Tout est bien. Enfin.
Elle aura mis le temps.

3 réflexions au sujet de « Le choix de Sophie. »

  1. j’avais fait un commentaire hier qui a disparu, peut-être que c’est mieux.

    Je me dis que vous Dominique vous avez vécu un avortement sur cette table, et que le rouge qui vous a hanté si souvent, oui il a là son origine.

    Mais eux les parents ils ont commis un infanticide sur leur fille. Les tueurs ce sont eux, ils ont fait ce choix là. Je pense même que les phrases qui ont dû vous hanter si longtemps ne vous étaient pas destinées. Ils se parlaient entre eux, au-dessus de votre corps, au-dessus de votre tête : le « tu vois ce n’était pas si difficile » c’est peut-être bien ce qu’a dit votre mère à votre père (je suppose que c’était lui le père du bébé). L’autre phrase « choisis c’est elle ou toi » renvoie au choix que votre père avait peut-être à faire, mais que bien sûr il n’a pas fait car qui oserait dire qu’il a commis l’inceste ?

    Vous parlez du choix de Sophie, pour moi ce livre (lu il y a très longtemps) renvoie à un choix impossible un choix proposé par un bourreau à une mère déportée dans un camp : tu choisis lequel de tes deux enfants restera en vie ; l’autre il partira vers les fours et il saura que c’est toi qui as voulu cela. C’est quelque chose qui m’a toujours noué les tripes au plus haut point.

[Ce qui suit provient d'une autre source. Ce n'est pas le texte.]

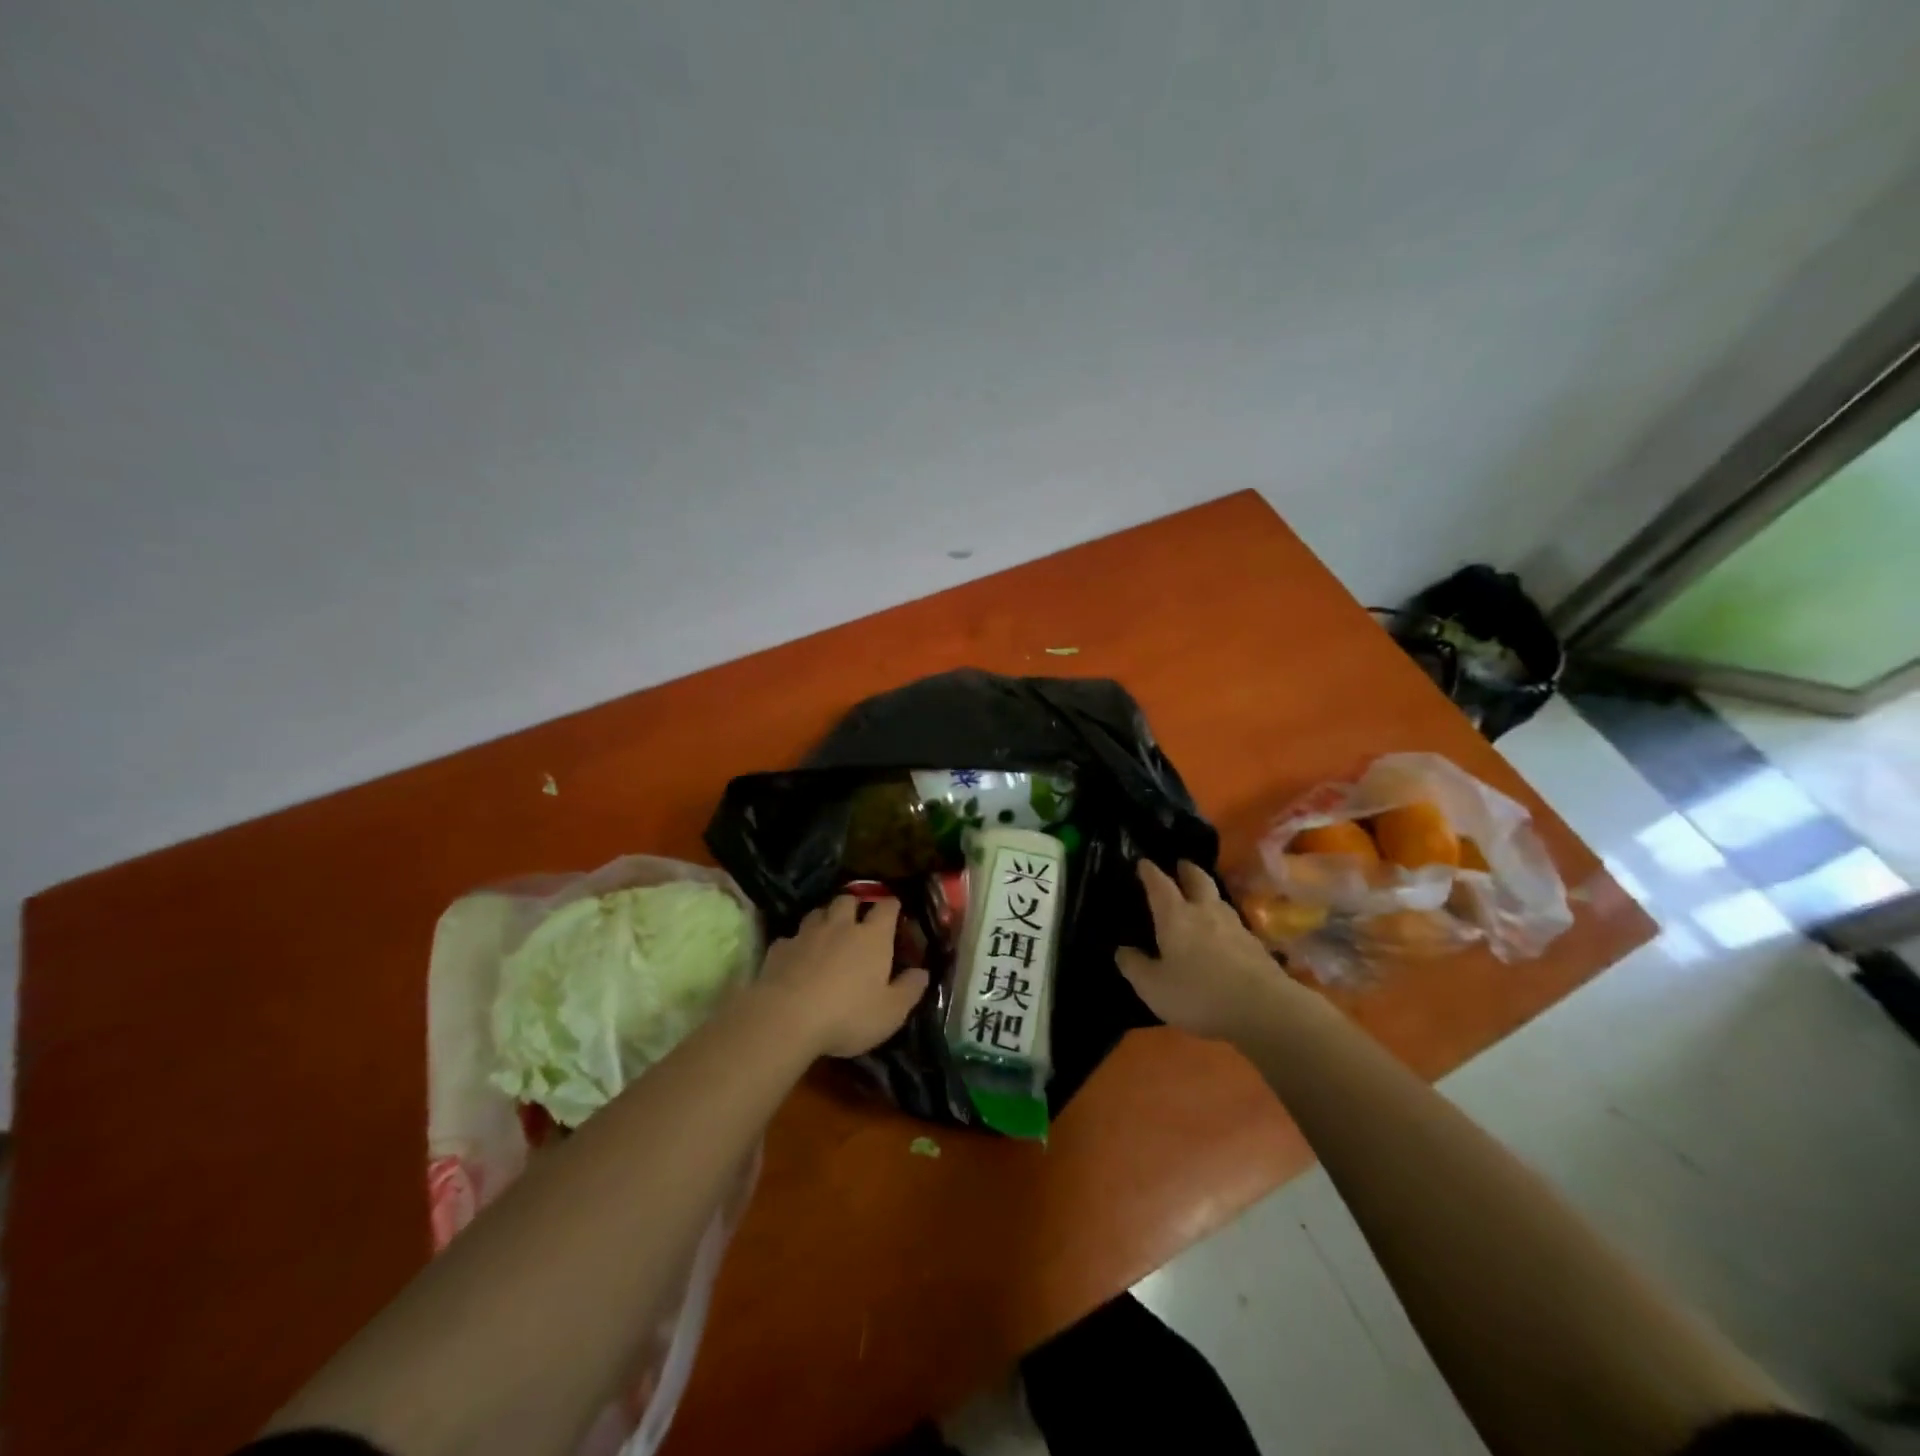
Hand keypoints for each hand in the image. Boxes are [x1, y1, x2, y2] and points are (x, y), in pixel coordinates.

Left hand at [757, 896, 929, 1058]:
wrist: (785, 1019)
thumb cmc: (847, 1015)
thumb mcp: (890, 1012)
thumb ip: (909, 990)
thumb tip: (922, 972)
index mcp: (872, 937)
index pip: (886, 907)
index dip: (892, 906)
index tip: (895, 911)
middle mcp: (840, 926)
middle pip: (848, 900)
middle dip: (855, 905)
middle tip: (858, 921)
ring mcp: (807, 934)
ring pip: (818, 912)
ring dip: (825, 918)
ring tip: (828, 934)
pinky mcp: (779, 948)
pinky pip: (791, 937)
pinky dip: (798, 943)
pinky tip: (798, 958)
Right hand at [1116, 860, 1298, 1040]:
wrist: (1264, 1008)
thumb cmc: (1198, 994)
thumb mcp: (1153, 987)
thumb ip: (1134, 966)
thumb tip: (1122, 950)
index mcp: (1175, 916)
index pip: (1159, 885)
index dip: (1149, 872)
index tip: (1143, 862)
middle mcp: (1205, 912)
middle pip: (1198, 880)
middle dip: (1187, 870)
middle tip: (1181, 865)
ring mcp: (1235, 927)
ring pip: (1219, 900)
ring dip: (1209, 893)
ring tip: (1202, 897)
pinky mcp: (1256, 946)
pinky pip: (1235, 924)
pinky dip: (1224, 921)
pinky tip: (1224, 933)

    Je pense que vous vous n’avez eu aucun choix, vous étiez un objet couché sur cette table.

    Si je comprends bien, la Dominique s’est enfin levée, elle est redevenue vivante, elle s’est lavée de ce sang et elle et vous vous pouvez enfin vivre.

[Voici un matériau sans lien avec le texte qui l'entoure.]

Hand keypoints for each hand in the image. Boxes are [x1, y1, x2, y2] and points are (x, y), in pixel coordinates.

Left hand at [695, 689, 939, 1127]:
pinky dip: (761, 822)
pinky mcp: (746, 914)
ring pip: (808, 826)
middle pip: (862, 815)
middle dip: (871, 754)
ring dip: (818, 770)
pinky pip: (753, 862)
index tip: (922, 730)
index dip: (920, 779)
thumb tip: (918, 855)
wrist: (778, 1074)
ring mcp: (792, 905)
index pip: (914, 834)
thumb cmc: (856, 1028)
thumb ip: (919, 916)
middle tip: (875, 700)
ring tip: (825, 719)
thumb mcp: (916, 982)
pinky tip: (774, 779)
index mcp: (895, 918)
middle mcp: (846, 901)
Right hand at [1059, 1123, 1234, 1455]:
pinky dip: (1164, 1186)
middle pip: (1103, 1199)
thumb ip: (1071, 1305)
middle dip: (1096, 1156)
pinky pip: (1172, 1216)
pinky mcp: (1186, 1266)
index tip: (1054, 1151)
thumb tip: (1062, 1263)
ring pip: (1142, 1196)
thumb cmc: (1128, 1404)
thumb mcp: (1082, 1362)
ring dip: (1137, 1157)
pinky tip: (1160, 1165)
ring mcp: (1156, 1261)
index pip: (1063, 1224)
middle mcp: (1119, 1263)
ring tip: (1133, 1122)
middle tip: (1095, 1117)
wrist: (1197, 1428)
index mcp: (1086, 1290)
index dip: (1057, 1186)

    mais ai-je bien compris ?

  2. Tout est bien, mais tout est là et les plaies béantes. On ne fait plus de mal à personne.
    Lors de l’émission « Allô Rufo » du 3 décembre 2012 sur France 5, le Dr Rufo s’est permis de répondre à une auditrice qui cherchait des conseils pour sa fille qui déclarait avoir été abusée pendant son enfance : « L’immense majorité des enfants « abusés » vont bien !  »
    On ne nous demande plus. On en a cure de la réponse et surtout la résilience est plus importante. Comment tu t’es débrouillée toi Dominique pour résilier. C’est bien, tu l’as fait, mais qu’est-ce qu’elle fout encore là ta petite de douze ans et la table de cuisine ?
    Pour ma part, toujours « illégitime » partout. Et même en fait de quoi je me mêle en te parlant de la sorte ?
    Au nom de l’émission « Médiations » le 20 mars 1989 alors qu’on crachait nos tripes et qu’on a eu de l’espoir alors qu’il n’y en avait pas, juste la continuité de la manipulation parentale par une société qui a pris la relève.

  3. Le choix de Sophie cela parle beaucoup.
    Aller chercher cette enfant dans les décombres que de chemin t’effectuez sur vous-même pour en arriver là et revivre cela aussi. La description, de l’antichambre de la mort, les personnes juives et ceux qui ont subi effectivement… terrible pas de mots.

    Responsable de cet avortement… complice… crime. Je pleure car je me retrouve dedans dans ce qu’on ma fait…moi j’ai laisser tuer….enlever une vie. Mais vous avez réussi vous ! à y mettre des mots comme vous l’écrivez à comprendre le topo, que vous n’étiez pas coupable ni complice ni responsable que vous auriez pu rien changer que vous allez essayez de réussir à vivre avec bravo !
    J’aimerais arrivez à faire comme vous à comprendre.